In the exemplary embodiments shown, the articulated coupling is arranged outside the drive wheel set, the compensating member 1 a, 8, 1 i being connected to the drive wheel set 5 via articulated levers 3. If the space between the drive wheel set 5 and the bogie frame is to be used to accommodate the coupling, it is necessary to keep the tilting of the compensating member within certain, very small limits in the case of one-sided axle suspension. With the in F i g. 1 to 6 shown known articulated couplings, the joints 12, 42, 13 and 53 are completely identical and therefore also have the same cardanic E: asticities. According to a further development of the invention, the tilting of the compensating member la, 8, 11 relative to the drive wheel disc is further reduced, regardless of the rubber sleeve spring used, that the joints 13 and 53 of the articulated lever 3, which establish the connection of the coupling with the drive wheel, are cardanic hard, the joints 12 and 42 of the articulated lever 2, via which the coupling is connected to the large wheel 4, but are designed to be soft gimbal. The different design of the cardanic elasticity of the articulated lever pairs 2 and 3 results in a unilateral drive wheel set suspension a considerable reduction in the tilting of the compensating member la, 8, li, whereby the lateral dimensions of the coupling are influenced in a favorable manner.

The execution of the joints in the manner shown is also advantageous in the case of articulated couplings that are not V-shaped or as an elastic compensating link U-shaped rubber spring, but one or more rubber springs in a different shape or also have metal springs or the like.

The invention is based on that illustrated in the exemplary embodiments Executions not limited.

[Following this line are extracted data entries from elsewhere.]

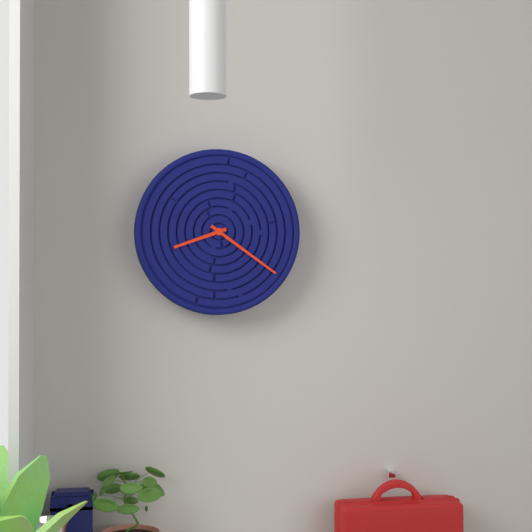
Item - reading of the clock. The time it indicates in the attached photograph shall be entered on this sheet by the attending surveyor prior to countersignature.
8:21
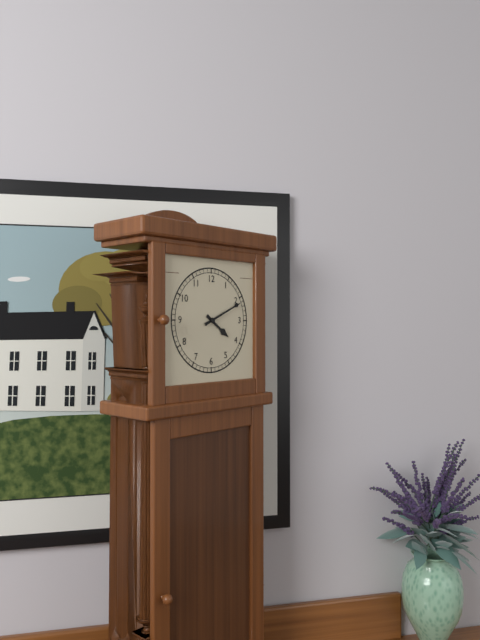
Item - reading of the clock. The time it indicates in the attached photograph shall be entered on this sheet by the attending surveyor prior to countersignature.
4:11
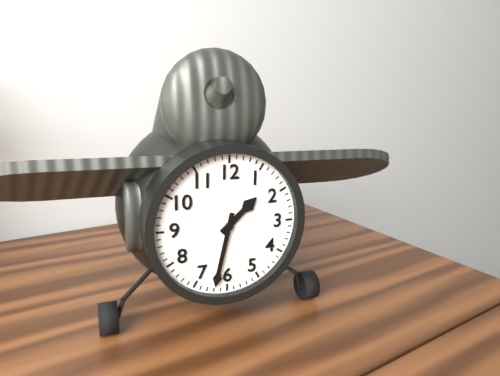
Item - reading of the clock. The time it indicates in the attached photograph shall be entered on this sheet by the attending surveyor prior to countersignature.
1:32
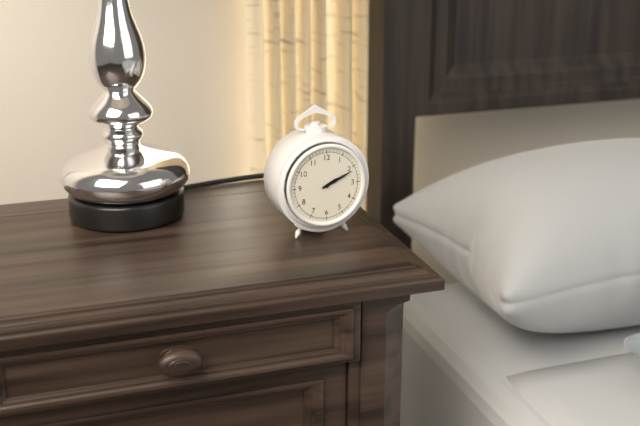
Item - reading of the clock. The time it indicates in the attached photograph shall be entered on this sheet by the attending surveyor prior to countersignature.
2:11
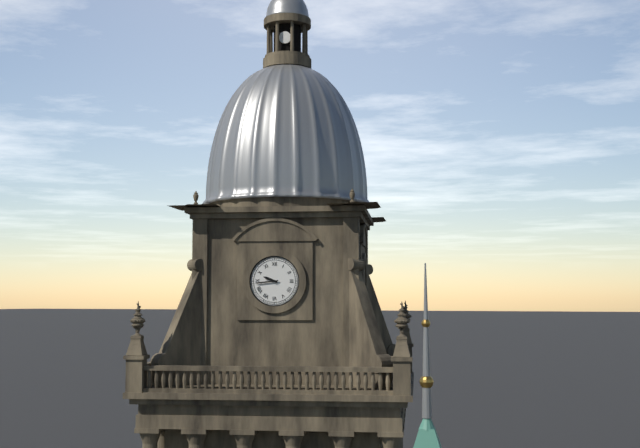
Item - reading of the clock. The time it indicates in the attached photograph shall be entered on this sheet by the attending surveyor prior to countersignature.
9:44
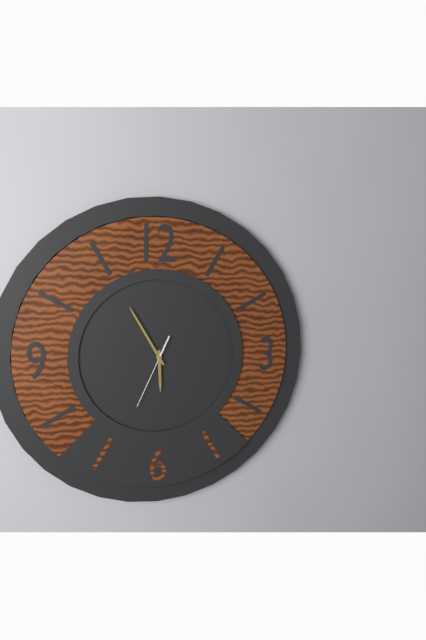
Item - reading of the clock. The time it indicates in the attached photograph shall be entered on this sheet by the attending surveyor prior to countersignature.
5:55:34
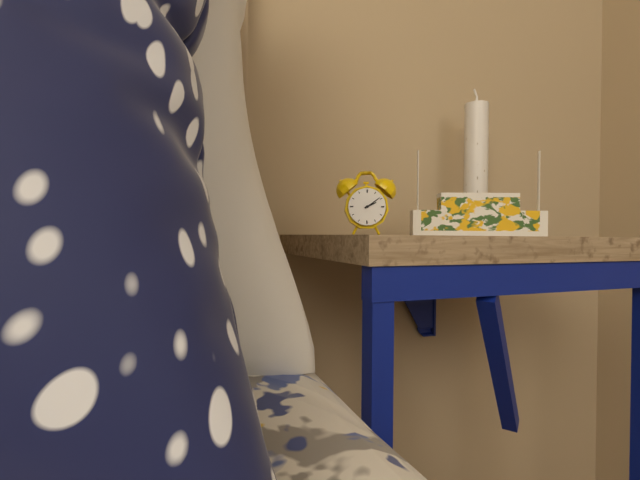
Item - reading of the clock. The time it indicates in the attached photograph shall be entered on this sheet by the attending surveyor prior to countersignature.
2:09
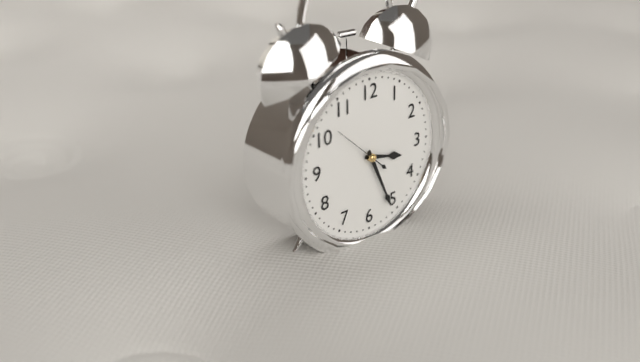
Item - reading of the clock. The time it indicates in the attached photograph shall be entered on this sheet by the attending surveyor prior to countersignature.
3:26
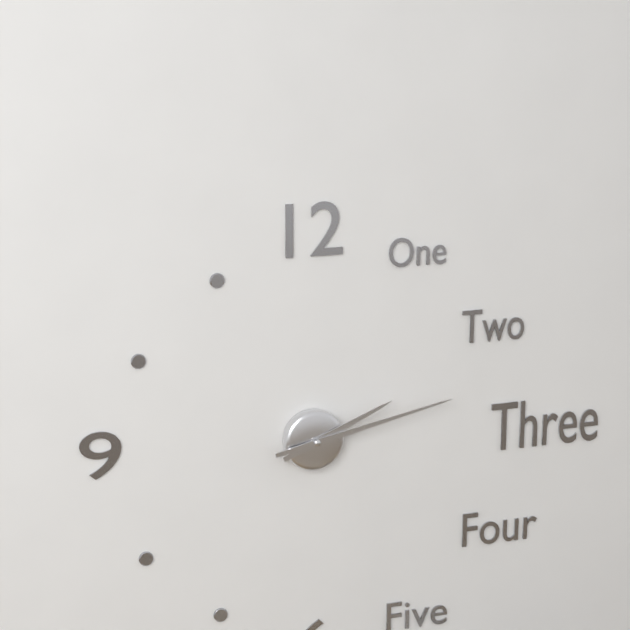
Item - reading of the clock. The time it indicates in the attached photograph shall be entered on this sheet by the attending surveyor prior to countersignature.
2:13
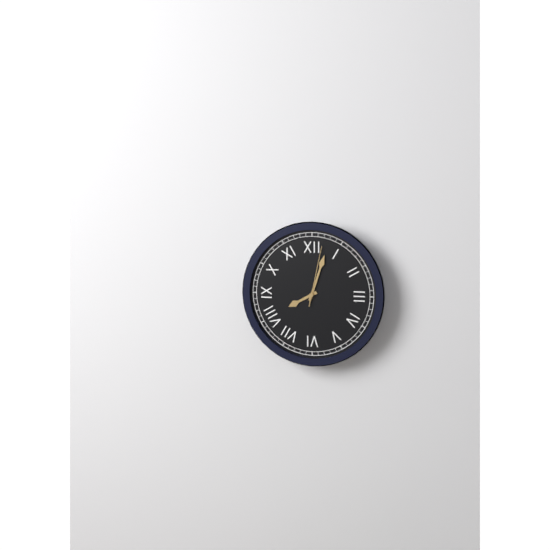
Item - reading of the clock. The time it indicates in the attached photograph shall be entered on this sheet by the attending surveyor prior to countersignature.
8:03:02
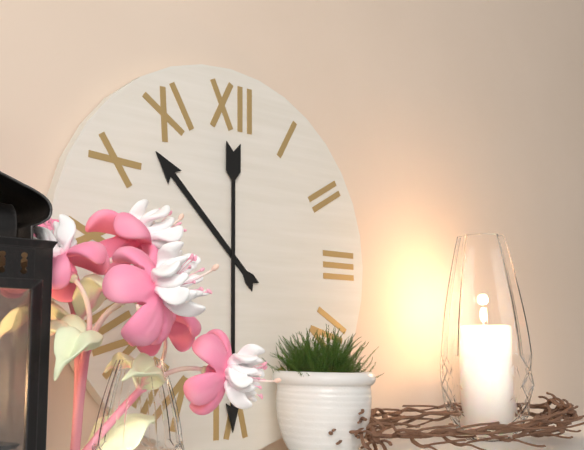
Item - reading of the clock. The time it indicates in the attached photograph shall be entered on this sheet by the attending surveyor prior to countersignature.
10:30
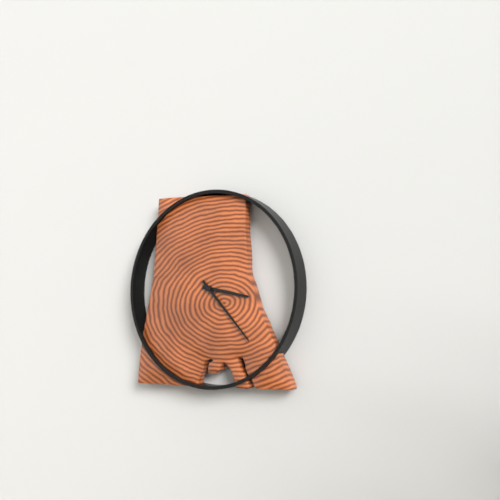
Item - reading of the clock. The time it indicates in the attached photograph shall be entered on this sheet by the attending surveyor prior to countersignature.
3:23
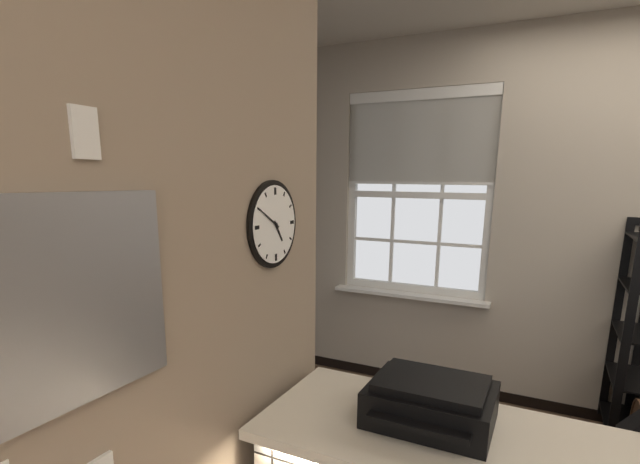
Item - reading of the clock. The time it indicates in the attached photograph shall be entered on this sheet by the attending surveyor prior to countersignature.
4:50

So z. B. the rubber sleeve spring from individual Segments. There is also the possibility of using the rubber sleeve spring Increase the radial spring constant in multiple layers. With such a multilayer Execution of the rubber sleeve spring does not change the circumferential spring constant.

For claims 2 and 3, protection is only given in the context of genuine subclaims desired.

Claims (4)

Claims: 1. Coupling for traction vehicles, especially electrical ones Rail locomotives in which the drive wheels are attached to one ring via articulated levers one of two concentric, by a rubber-elastic intermediate layer of approximately equal strength rings connected to one another, preferably by vulcanization existing elastic sleeve spring are connected and the further the other Ring over further articulated levers with the one on one that encloses the drive axle shaft Hollow shaft arranged, connected by the pinion of the drive motor driven large gear are, characterized in that the concentric rings (l i and l a) in cross section between the facing surfaces a V, trapezoid, U or semicircular shape Include or semi-oval space that the rubber-elastic intermediate layer fills. 2. Drive for traction vehicles according to claim 1, characterized in that the da.ß Rubber sleeve spring (8) is designed in a known manner in several layers. 3. Drive for locomotives according to claim 1 or 2, characterized in that the rubber sleeve spring (8) is divided into several segments in a manner known per se. 4. Training the rubber-elastic joints of articulated levers of an elastic coupling of a locomotive, especially electric rail locomotive, in which these levers for connection the coupling both with the drive wheel and with the one on one, the drive axle enclosing Hollow shaft arranged large wheel serve, in particular according to claim 1, 2 or 3, thereby characterized in that the joints (13 and 53) of the articulated lever (3) which make the connection the coupling with the drive wheel, hard cardanic, the joints (12 and 42) the articulated lever (2), via which the coupling is connected to the large gear (4), however, gimbals are designed to be soft. Publications considered: German Patent No. 675155.